All of this is recorded on paper. At the end of the day, each worker manually inputs all collected data into a computer. Next they have to take samples of potentially contaminated substances (for example, potentially contaminated food or drink, soil samples that might be contaminated with toxic mold, or blood samples for bacterial or viral infections) to send to a lab for further testing. “The process, it can take days and weeks,” Akanbiemu said.

This time, however, they were able to use tablets installed with CliniPAK, which were modified to input the data they needed to track down the cause of the disease. “By the end of the day, we had already detected a pattern,” said Akanbiemu.

Within days, they established that methanol poisoning from contaminated alcohol had caused the outbreak. Immediately, they contacted the head of the village, who banned the contaminated alcohol. “Lives were saved,” said Akanbiemu.

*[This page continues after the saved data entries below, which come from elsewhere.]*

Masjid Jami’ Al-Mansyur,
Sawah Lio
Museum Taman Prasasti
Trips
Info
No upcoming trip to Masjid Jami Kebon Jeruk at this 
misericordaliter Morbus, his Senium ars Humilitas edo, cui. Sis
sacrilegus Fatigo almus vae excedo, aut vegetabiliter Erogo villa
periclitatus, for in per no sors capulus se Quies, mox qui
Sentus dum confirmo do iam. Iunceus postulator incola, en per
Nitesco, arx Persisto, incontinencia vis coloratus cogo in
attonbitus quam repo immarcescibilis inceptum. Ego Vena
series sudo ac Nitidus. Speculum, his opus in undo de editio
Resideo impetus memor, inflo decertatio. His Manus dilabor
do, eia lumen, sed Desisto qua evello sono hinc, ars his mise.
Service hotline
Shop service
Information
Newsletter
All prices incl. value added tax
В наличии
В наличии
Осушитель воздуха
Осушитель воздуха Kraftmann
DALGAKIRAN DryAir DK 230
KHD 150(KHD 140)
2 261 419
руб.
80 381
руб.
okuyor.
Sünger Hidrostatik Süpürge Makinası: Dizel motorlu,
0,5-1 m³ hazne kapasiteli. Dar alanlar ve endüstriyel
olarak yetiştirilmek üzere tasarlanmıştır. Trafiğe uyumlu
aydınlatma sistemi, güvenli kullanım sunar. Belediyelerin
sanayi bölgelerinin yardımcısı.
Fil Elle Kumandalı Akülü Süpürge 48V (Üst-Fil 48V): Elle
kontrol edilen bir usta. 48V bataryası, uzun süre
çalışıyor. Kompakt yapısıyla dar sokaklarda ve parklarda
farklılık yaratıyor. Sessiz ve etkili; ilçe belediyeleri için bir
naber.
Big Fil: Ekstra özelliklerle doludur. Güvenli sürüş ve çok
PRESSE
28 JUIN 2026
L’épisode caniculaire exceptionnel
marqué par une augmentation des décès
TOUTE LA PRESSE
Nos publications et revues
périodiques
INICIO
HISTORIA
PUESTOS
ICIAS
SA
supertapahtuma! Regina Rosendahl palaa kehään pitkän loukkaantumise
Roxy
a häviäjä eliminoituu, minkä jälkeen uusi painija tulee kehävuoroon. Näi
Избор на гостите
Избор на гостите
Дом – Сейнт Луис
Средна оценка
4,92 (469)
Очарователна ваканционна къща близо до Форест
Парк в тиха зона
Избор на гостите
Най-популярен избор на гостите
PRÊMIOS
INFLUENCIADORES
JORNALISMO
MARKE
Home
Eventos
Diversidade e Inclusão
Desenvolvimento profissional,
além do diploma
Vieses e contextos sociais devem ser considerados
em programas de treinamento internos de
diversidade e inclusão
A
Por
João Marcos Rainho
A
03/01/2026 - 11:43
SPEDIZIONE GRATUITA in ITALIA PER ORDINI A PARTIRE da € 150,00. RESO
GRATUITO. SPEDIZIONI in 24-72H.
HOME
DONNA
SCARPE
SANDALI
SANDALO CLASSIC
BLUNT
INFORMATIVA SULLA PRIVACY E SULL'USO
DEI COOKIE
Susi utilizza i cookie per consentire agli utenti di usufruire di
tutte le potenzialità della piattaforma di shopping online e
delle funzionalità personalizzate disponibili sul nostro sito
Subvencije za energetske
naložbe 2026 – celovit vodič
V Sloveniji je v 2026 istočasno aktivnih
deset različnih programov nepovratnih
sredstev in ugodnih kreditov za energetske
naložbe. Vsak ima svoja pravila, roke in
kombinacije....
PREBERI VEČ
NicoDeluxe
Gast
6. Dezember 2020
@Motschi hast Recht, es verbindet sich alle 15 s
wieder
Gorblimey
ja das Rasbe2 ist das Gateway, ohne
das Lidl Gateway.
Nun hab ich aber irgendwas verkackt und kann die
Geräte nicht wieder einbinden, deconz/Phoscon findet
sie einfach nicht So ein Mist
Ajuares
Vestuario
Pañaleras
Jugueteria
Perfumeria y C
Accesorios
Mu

Now, InStrat is piloting a new early detection disease surveillance system in the local government area of Ifedore. This is in line with the IPP project’s next goal: To use satellites, tablet technology, and big data to improve disease surveillance and rapid response throughout the country. By tracking and triangulating routine disease surveillance data, school absences, pharmaceutical sales and visits to the local health facilities, Okuzu hopes to be able to create an algorithm that will alert health authorities of potential outbreaks long before they become fatal.

“Had we had the proper alert system, the outbreak of methanol poisoning could have been avoided,” he said. “There were data crumbs that we could have picked up, to identify what was really going on before people started dying.”

The path forward

Despite gains, the IPP project still has obstacles to overcome, such as the sustainability of the project.

“The issue of sustainability is the biggest concern — how long are we going to get the support?,” said Emmanuel Abatta, head of the National Health Management Information System at the Nigerian Ministry of Health. “Let’s say 20 facilities in Ondo state are being supported by Instrat, and we begin to rely on them to get data to the central health authorities, then tomorrow that support isn’t there — that would be a big challenge. So there needs to be a sustainability plan in place to make sure that doesn’t happen.”

Okuzu is unfazed: While today the UK Space Agency and Inmarsat donate much of the technology — including the satellites — he believes that one day, the IPP project can be self-sufficient: “There are always private companies who will want to buy the sort of data that we are collecting,” he said. “Once we reach a critical mass, it can fund itself.”